Robert Miles, also known as Bob Miles, is a British sociologist.[1] Miles has worked as a professor of sociology at University of Glasgow and University of North Carolina at Chapel Hill.[2][3]
Miles was educated at Dover Grammar School for Boys.[3] He graduated with a Bachelor of Science in sociology from the University of Bath in 1973.[3] In 1986, he completed his PhD from the University of Glasgow.[3]
After completing his bachelor's degree in 1973, Robert Miles developed his research career as a professor and researcher at the University of Bristol until 1978. He worked at the SSRC Research Unit on Ethnic Relations directed by Michael Banton. He joined the University of Glasgow in 1978, where he obtained his PhD and worked as a lecturer until 2000.[3] From 1992 to 1997, Miles was a visiting professor at Glasgow Caledonian University.[3] At the University of Glasgow, he was Associate Dean for the Faculty of Social Sciences from 1997 to 2000 and head of the Department of Sociology from 1993 to 1999.[3]
Miles left Scotland in 2000 to become the first full-time director of the Study Abroad Program at the University of North Carolina at Chapel Hill.[4] He served as program director until 2017, and built the program up to offer more than 330 programs in 70 countries.[4] In 2017, he retired from his position.[4]
Robert Miles's research background can be traced back to the resurgence in the 1960s and 1970s of theoretical Marxism. His academic work developed as a critique of latent racism in the UK after the Second World War. In a contemporary period to the academic work of Miles, many authors still held analytical presuppositions based on race relations as an explanatory principle of racism based on the ideas of Robert Ezra Park, Max Weber and Michael Banton. During the period in which Miles developed his ideas (1970s-1980s), both he and other sociologists opposed to the analysis based on race relations. In those decades British sociology held an extensive debate between the race relations used analytically by Michael Banton, and the ideas about social conflict used by the scholar John Rex.
Between 1973 and the early 1980s, and understanding that the only way to analyse racism was to move away from the paradigm of race relations, Robert Miles was one of the most prolific authors publishing research on the form of racism after World War II. During this time Miles collaborated specially with the author Annie Phizacklea (or Anne-Marie Phizacklea), a sociologist at the University of Warwick (Coventry, UK).[5]
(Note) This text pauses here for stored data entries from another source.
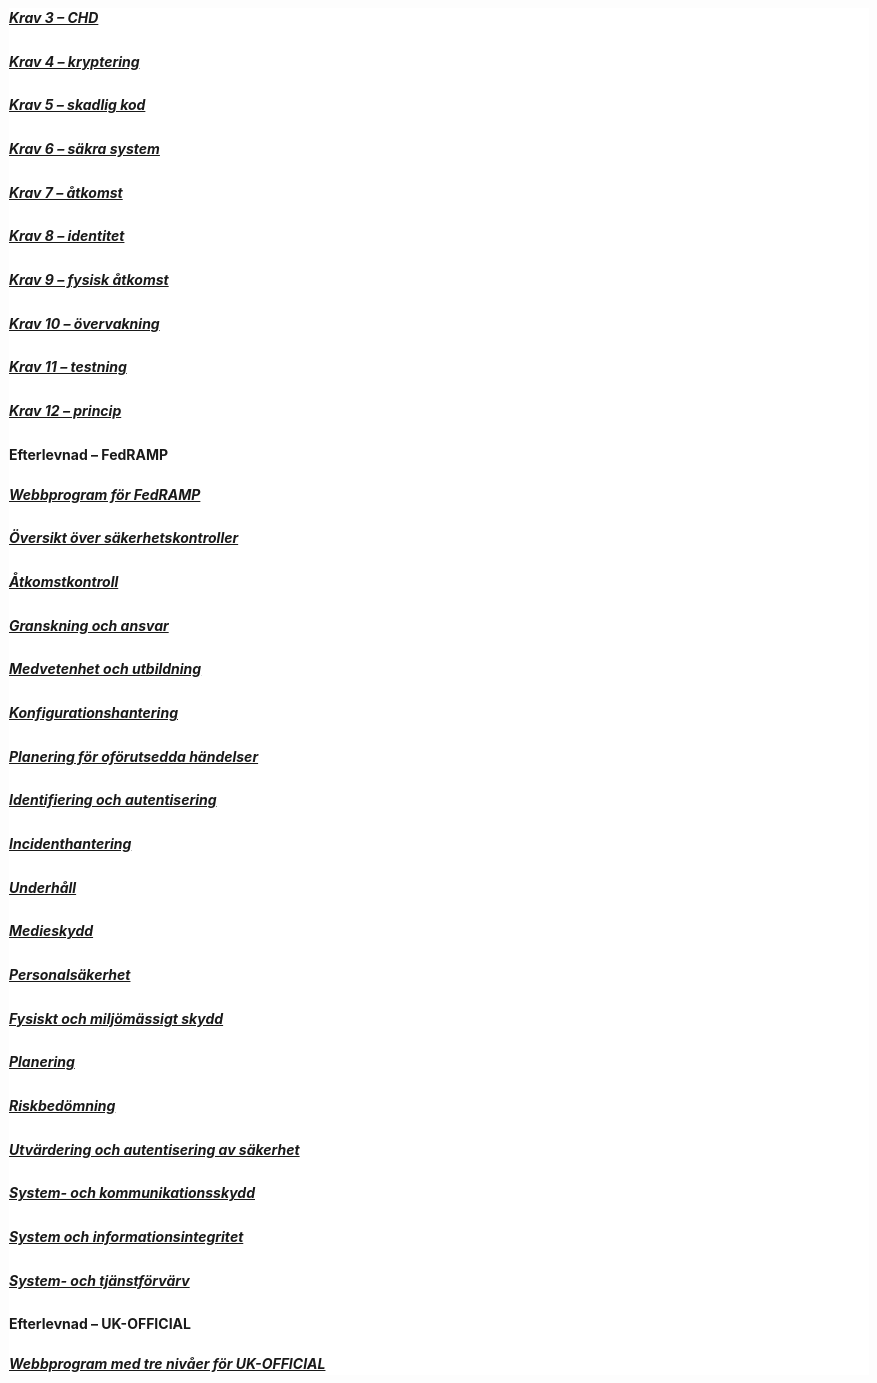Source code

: ##### [Krav 3 – CHD](pci-dss-requirement-3-chd.md)
##### [Krav 4 – kryptering](pci-dss-requirement-4-encryption.md)
##### [Krav 5 – skadlig kod](pci-dss-requirement-5-malware.md)
##### [Krav 6 – säkra system](pci-dss-requirement-6-secure-system.md)
##### [Krav 7 – åtkomst](pci-dss-requirement-7-access.md)
##### [Krav 8 – identitet](pci-dss-requirement-8-identity.md)
##### [Krav 9 – fysisk åtkomst](pci-dss-requirement-9-physical-access.md)
##### [Krav 10 – övervakning](pci-dss-requirement-10-monitoring.md)
##### [Krav 11 – testning](pci-dss-requirement-11-testing.md)
##### [Krav 12 – princip](pci-dss-requirement-12-policy.md)
#### Efterlevnad – FedRAMP
##### [Webbprogram för FedRAMP](fedramp.md)
##### [Översikt över säkerhetskontroller](fedramp-controls-overview.md)
##### [Åtkomstkontroll](fedramp-access-controls.md)
##### [Granskning och ansvar](fedramp-audit-accountability-controls.md)
##### [Medvetenhet och utbildning](fedramp-awareness-training-controls.md)
##### [Konfigurationshantering](fedramp-configuration-manager-controls.md)
##### [Planering för oförutsedda händelser](fedramp-contingency-planning-controls.md)
##### [Identifiering och autentisering](fedramp-identification-authentication-controls.md)
##### [Incidenthantering](fedramp-incident-response-controls.md)
##### [Underhåll](fedramp-maintenance-controls.md)
##### [Medieskydd](fedramp-media-protection-controls.md)
##### [Personalsäkerhet](fedramp-personnel-security-controls.md)
##### [Fysiskt och miljömässigt skydd](fedramp-physical-environmental-protection-controls.md)
##### [Planering](fedramp-planning-controls.md)
##### [Riskbedömning](fedramp-risk-assessment-controls.md)
##### [Utvärdering och autentisering av säkerhet](fedramp-security-assessment-authorization-controls.md)
##### [System- och kommunikationsskydd](fedramp-system-communications-protection-controls.md)
##### [System och informationsintegritet](fedramp-system-information-integrity-controls.md)
##### [System- och tjänstförvärv](fedramp-system-services-acquisition-controls.md)
#### Efterlevnad – UK-OFFICIAL
##### [Webbprogram med tre nivåer för UK-OFFICIAL](uk-official-three-tier-applications-overview.md)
In addition to Miles and Phizacklea, other authors who reacted against the race relations' orientation included Ambalavaner Sivanandan and members of the Centre for Contemporary Cultural Studies, such as Stuart Hall, Paul Gilroy, and John Solomos from the Department of Sociology at the University of Warwick.[6]
Robert Miles' work focused on the nature of the different forms of existing modern racism, the distinct ideological formations of British, English, Welsh, Scottish and Irish nationalisms, their multiple intersections, and as well as in their formation as nation-state within the broader European context. Miles' intellectual trajectory is also known for his critique of classical racial theories, which he claims particularly ignore the role of labor migration in the processes of racialization within the capitalist economic system.[7]
In 1982, his book Racism and Migrant Labour was published and reviewed by notable journals.[8][9] Miles sees labor migration as a necessity of capitalism, as the labor market of this economic system develops alternatives to continue to deploy exploitation, and thus allow the accumulation of wealth of the non-proletarian classes to continue to be exponential.
Miles' reflections on the problems concerning capitalism were developed in his doctoral thesis Anomaly or Necessity: Capitalism and Unfree Labour.[10] This doctoral dissertation was published as a book in 1987 as Capitalism and Unfree Labor: Anomaly or Necessity? (originally titled Anomaly or Necessity: Capitalism and Unfree Labor). In this work, Miles suggests that capitalism develops contradictions, such as the existence of unfree labor, despite being based on trade and production. Miles maintains that since the seventeenth century, guest workers with limited mobility, slaves, and contract laborers have increased exponentially in the capitalist countries of Western Europe.[11]